Say how many lines in the records hold the word "frame", and give nothing but that number.

*INPUT:*
⟨

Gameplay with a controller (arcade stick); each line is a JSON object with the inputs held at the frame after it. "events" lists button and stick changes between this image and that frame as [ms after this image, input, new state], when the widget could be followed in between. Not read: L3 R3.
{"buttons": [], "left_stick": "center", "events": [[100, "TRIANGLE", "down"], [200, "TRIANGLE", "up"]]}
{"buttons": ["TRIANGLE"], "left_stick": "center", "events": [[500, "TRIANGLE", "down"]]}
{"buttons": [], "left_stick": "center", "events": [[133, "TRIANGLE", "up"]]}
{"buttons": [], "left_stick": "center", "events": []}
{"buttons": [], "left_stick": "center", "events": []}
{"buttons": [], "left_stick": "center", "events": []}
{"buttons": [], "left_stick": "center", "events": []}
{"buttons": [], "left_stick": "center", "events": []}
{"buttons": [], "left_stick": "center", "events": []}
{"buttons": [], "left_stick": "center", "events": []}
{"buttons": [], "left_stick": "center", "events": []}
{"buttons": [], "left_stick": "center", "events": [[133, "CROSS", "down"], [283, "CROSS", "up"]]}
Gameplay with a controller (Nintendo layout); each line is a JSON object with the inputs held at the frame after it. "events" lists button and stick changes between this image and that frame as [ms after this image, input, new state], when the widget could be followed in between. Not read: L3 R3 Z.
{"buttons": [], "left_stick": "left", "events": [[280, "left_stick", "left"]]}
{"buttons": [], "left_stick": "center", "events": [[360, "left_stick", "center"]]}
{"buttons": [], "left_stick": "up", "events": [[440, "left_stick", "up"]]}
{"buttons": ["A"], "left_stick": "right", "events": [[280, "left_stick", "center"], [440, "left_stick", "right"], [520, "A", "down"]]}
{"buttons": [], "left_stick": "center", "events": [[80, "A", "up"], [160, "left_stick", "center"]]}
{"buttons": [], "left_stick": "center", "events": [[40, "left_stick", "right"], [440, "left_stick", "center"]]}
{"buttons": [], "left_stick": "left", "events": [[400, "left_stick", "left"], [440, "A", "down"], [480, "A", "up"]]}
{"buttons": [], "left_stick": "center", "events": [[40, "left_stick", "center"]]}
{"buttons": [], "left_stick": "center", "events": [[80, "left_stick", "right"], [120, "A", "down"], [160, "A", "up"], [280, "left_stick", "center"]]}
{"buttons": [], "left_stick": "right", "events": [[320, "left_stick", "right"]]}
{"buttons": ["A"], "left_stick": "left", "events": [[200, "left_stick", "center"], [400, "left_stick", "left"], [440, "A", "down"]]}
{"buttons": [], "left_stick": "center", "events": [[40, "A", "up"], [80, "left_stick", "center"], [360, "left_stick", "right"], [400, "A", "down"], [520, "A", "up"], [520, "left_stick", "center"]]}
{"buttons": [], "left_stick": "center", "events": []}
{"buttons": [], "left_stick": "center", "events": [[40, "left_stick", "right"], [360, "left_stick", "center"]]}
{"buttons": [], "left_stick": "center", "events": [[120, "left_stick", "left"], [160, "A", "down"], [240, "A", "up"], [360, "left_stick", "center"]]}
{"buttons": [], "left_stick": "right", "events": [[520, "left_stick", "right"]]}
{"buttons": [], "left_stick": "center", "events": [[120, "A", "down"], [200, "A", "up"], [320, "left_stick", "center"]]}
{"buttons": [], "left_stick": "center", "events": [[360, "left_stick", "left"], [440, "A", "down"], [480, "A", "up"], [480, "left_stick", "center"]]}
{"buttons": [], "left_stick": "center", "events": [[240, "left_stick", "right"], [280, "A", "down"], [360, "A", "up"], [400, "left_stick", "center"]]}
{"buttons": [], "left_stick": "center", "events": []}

⟩

*ANSWER TO THIS TASK:*
2